Collection entries
►
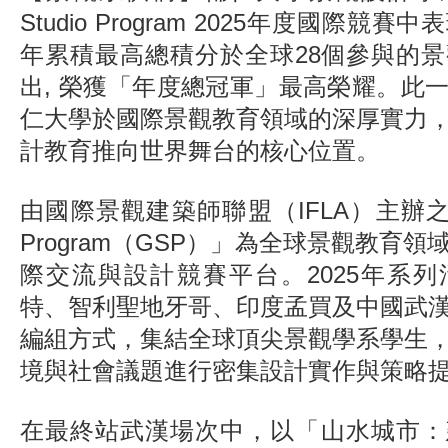
Studio Program 2025年度國際競
年累積最高總積分於全球28個參與的
出, 榮獲「年度總冠軍」最高榮耀。此
仁大學於國際景觀教育領域的深厚實力
計教育推向世界舞台的核心位置。
由國際景觀建築師聯盟（IFLA）主辦之「Glo
Program（GSP）」為全球景觀教育
際交流與設計競賽平台。2025年系
特、智利聖地牙哥、印度孟買及中國武
編組方式，集結全球頂尖景觀學系學生
境與社會議題進行密集設計實作與策略
在最終站武漢場次中，以「山水城市：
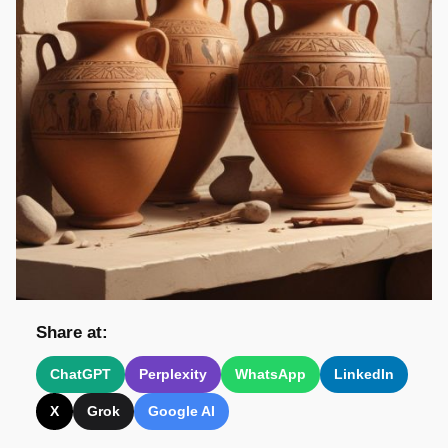
Share at:
ChatGPT
Perplexity
WhatsApp
LinkedIn
X
Grok
Google AI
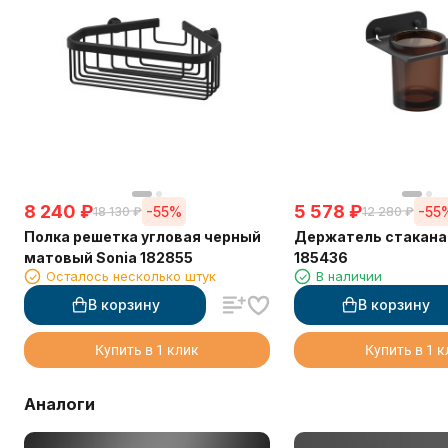
8 240
₽
5 578
₽
-55%
-55
18 130
₽
12 280
₽
Полка решетка угловая черный
Держатель стакана
матовый Sonia 182855
185436
Осталось несколько штук
В наличии
В корзину
В корзину
Купить в 1 клик
Купить в 1 
Аналоги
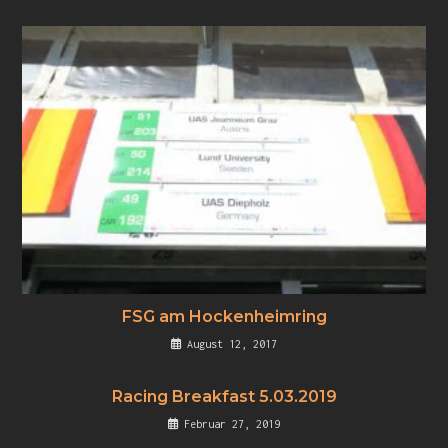
FSG am Hockenheimring
August 12, 2017
Racing Breakfast 5.03.2019
Februar 27, 2019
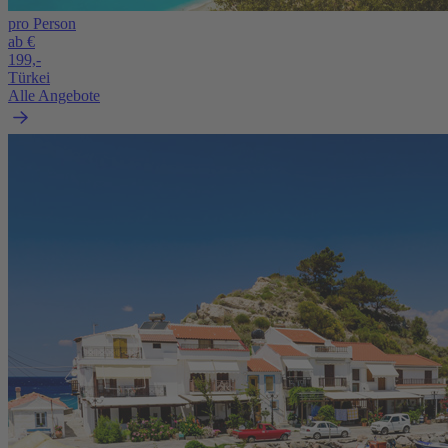
pro Person
ab €
199,-
Türkei
Alle Angebote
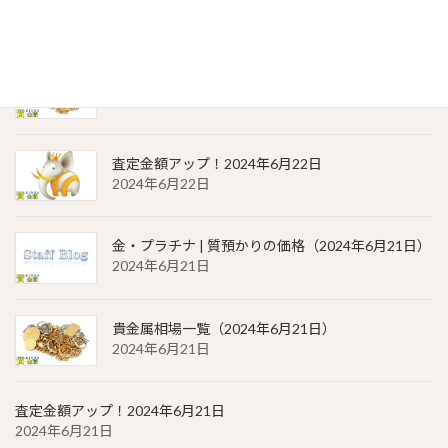
2024年6月22日
貴金属相場 一覧（2024年6月22日）
2024年6月22日
査定金額アップ！2024年6月22日
2024年6月22日
金・プラチナ | 質預かりの価格（2024年6月21日）
2024年6月21日
貴金属相場一覧（2024年6月21日）
2024年6月21日
査定金額アップ！2024年6月21日
2024年6月21日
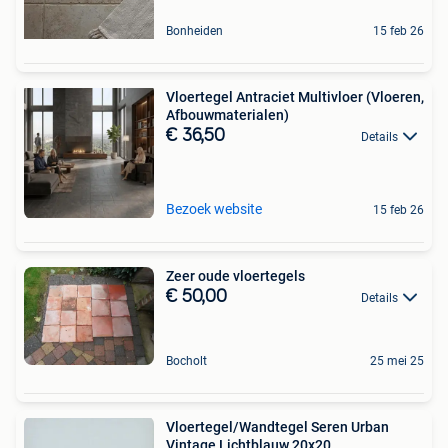
Bonheiden
15 feb 26
Vloertegel Antraciet Multivloer (Vloeren,
Afbouwmaterialen)
€ 36,50
Details
Bezoek website
15 feb 26
Zeer oude vloertegels
€ 50,00
Details
Bocholt
25 mei 25
Vloertegel/Wandtegel Seren Urban
Vintage Lichtblauw 20x20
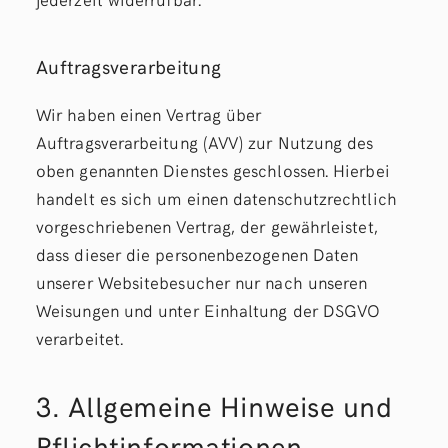
Auftragsverarbeitung
Wir haben einen Vertrag über
Auftragsverarbeitung (AVV) zur Nutzung des
oben genannten Dienstes geschlossen. Hierbei
handelt es sich um einen datenschutzrechtlich
vorgeschriebenen Vertrag, der gewährleistet,
dass dieser die personenbezogenen Daten
unserer Websitebesucher nur nach unseren
Weisungen und unter Einhaltung der DSGVO
verarbeitet.
3. Allgemeine Hinweise und
Pflicht­informationen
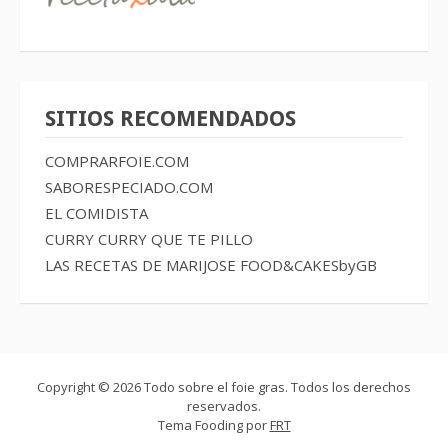
SITIOS RECOMENDADOS
COMPRARFOIE.COM
SABORESPECIADO.COM
EL COMIDISTA
CURRY CURRY QUE TE PILLO
LAS RECETAS DE MARIJOSE
FOOD&CAKESbyGB
Copyright © 2026 Todo sobre el foie gras. Todos los derechos
reservados.
Tema Fooding por
FRT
◄
◆ **To do**
Could you copy, exactly and with no pictures, each line from the first one above to the line holding "vorgeschriebenen Vertrag, der"?

◆ **Response**
Studio Program 2025年度國際競
年累積最高總積分於全球28個參與的
出, 榮獲「年度總冠軍」最高榮耀。此
仁大學於國際景觀教育領域的深厚實力
計教育推向世界舞台的核心位置。
由國際景觀建築師聯盟（IFLA）主辦之「Glo
Program（GSP）」為全球景觀教育
際交流與設計競賽平台。2025年系
特、智利聖地牙哥、印度孟買及中國武
編組方式，集結全球頂尖景觀學系學生
境與社會議題進行密集設計實作與策略
在最終站武漢場次中，以「山水城市：
Share at:
ChatGPT
Perplexity
WhatsApp
LinkedIn
X
Grok
Google AI
8 240
₽
5 578
₽
-55%
-55
18 130
₽
12 280
₽
Полка решетка угловая черный
Держатель стакана
матовый Sonia 182855
185436
Осталось несколько штук
В наличии
В корзину
В корзину
Купить в 1 клик
Купить в 1 
Аналоги
FSG am Hockenheimring
August 12, 2017
Racing Breakfast 5.03.2019
Februar 27, 2019
pro Person
ab €
199,-
Türkei
Alle Angebote
2024年6月22日
貴金属相場 一覧（2024年6月22日）
2024年6月22日
査定金額アップ！2024年6月22日
2024年6月22日
金・プラチナ | 質預かりの価格（2024年6月21日）
2024年6月21日
貴金属相場一覧（2024年6月21日）
2024年6月21日
査定金額アップ！2024年6月21日
2024年6月21日
Bonheiden
15 feb 26
Vloertegel Antraciet Multivloer (Vloeren,
Afbouwmaterialen)
€ 36,50
Details
Bezoek website
15 feb 26
Zeer oude vloertegels
€ 50,00
Details
Bocholt
25 mei 25
Vloertegel/Wandtegel Seren Urban
Vintage Lichtblauw 20x20
Auftragsverarbeitung
Wir haben einen Vertrag über
Auftragsverarbeitung (AVV) zur Nutzung des
oben genannten Dienstes geschlossen. Hierbei
handelt es sich um einen datenschutzrechtlich
vorgeschriebenen Vertrag, der gewährleistet,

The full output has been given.